# TASK INSTRUCTIONS:
Copy each line below containing "from".

# DATA FOR THIS EXERCISE:
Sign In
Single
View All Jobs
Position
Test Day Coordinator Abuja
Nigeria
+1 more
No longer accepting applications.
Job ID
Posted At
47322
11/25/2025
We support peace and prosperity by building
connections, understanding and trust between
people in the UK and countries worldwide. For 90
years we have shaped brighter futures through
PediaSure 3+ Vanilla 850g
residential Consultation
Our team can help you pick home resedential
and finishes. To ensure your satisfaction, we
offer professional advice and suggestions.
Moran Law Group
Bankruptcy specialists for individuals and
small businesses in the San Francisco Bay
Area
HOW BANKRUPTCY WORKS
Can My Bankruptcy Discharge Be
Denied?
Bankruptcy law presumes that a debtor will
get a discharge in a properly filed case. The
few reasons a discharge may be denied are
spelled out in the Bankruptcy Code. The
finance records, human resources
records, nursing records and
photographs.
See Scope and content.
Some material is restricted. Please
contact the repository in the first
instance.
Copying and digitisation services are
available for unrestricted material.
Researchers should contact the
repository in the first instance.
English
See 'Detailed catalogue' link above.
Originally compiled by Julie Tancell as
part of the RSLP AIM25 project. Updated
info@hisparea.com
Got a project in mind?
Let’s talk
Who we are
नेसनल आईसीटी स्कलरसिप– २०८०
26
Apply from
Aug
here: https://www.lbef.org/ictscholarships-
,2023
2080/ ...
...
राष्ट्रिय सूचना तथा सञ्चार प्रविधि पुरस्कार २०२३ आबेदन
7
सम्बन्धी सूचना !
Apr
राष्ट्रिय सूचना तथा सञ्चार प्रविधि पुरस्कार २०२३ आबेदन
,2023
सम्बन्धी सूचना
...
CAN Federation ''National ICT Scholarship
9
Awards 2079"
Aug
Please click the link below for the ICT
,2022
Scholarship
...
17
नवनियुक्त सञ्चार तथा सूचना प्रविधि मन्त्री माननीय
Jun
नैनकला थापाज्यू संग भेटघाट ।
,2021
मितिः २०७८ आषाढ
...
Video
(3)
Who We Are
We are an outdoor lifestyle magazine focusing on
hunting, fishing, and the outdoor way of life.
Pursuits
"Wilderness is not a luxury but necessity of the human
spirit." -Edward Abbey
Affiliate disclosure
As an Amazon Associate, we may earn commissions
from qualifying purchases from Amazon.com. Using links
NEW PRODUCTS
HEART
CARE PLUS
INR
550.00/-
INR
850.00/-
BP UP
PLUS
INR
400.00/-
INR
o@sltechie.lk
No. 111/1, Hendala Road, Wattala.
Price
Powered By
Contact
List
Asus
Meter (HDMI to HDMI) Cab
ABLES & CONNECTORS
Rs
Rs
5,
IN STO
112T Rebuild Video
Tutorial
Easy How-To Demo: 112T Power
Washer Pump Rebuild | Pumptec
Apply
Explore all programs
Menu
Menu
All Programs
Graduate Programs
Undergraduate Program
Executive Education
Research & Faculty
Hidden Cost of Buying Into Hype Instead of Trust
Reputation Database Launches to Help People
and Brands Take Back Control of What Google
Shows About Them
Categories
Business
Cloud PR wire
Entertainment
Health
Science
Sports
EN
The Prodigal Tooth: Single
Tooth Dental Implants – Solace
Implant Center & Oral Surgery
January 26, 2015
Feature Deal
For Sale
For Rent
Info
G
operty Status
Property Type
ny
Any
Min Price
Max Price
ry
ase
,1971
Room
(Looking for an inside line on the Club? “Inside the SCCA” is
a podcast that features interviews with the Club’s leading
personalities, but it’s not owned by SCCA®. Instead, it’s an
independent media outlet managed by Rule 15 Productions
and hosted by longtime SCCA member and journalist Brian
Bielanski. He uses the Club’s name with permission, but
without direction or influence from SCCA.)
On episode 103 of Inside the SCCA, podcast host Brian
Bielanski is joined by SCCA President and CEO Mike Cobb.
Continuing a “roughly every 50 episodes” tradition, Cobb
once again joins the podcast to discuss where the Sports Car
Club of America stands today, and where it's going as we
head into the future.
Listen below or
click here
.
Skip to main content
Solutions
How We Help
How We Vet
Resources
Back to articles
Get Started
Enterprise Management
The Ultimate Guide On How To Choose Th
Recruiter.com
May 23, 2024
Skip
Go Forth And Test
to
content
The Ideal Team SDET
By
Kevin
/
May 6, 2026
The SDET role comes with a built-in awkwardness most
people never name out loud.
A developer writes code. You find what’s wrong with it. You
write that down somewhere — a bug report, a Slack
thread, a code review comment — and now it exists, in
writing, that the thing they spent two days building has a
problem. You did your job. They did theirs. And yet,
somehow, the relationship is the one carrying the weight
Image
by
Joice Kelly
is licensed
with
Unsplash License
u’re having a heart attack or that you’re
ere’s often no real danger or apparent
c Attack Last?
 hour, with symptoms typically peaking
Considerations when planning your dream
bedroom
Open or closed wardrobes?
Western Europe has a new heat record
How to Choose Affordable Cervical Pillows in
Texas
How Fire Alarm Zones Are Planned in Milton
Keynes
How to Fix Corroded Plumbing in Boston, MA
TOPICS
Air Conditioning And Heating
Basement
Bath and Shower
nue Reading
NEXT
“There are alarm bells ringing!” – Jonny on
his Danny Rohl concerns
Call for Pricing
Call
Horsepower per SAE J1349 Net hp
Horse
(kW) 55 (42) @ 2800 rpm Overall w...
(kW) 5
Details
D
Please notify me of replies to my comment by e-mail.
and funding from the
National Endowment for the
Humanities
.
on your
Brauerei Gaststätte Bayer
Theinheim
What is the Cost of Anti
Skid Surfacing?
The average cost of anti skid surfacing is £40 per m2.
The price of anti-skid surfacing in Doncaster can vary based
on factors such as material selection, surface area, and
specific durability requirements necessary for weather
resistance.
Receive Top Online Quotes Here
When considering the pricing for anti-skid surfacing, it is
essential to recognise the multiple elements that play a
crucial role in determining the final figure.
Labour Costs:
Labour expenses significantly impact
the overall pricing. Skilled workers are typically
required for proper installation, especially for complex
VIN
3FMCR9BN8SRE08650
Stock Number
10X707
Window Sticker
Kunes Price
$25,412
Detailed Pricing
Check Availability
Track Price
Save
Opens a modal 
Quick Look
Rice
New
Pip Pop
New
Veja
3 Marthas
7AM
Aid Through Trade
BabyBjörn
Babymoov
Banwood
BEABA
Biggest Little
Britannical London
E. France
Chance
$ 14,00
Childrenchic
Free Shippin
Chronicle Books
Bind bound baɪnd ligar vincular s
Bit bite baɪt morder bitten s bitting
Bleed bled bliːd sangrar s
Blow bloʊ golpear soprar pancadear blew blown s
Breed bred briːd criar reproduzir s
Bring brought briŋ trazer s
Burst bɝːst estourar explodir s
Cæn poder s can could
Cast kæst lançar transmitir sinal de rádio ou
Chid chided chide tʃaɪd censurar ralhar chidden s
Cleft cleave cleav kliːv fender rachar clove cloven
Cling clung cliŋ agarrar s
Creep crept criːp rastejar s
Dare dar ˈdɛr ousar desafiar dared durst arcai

# TASK RESULT:
Apply from
from qualifying purchases from Amazon.com. Using links
without direction or influence from SCCA.)
and funding from the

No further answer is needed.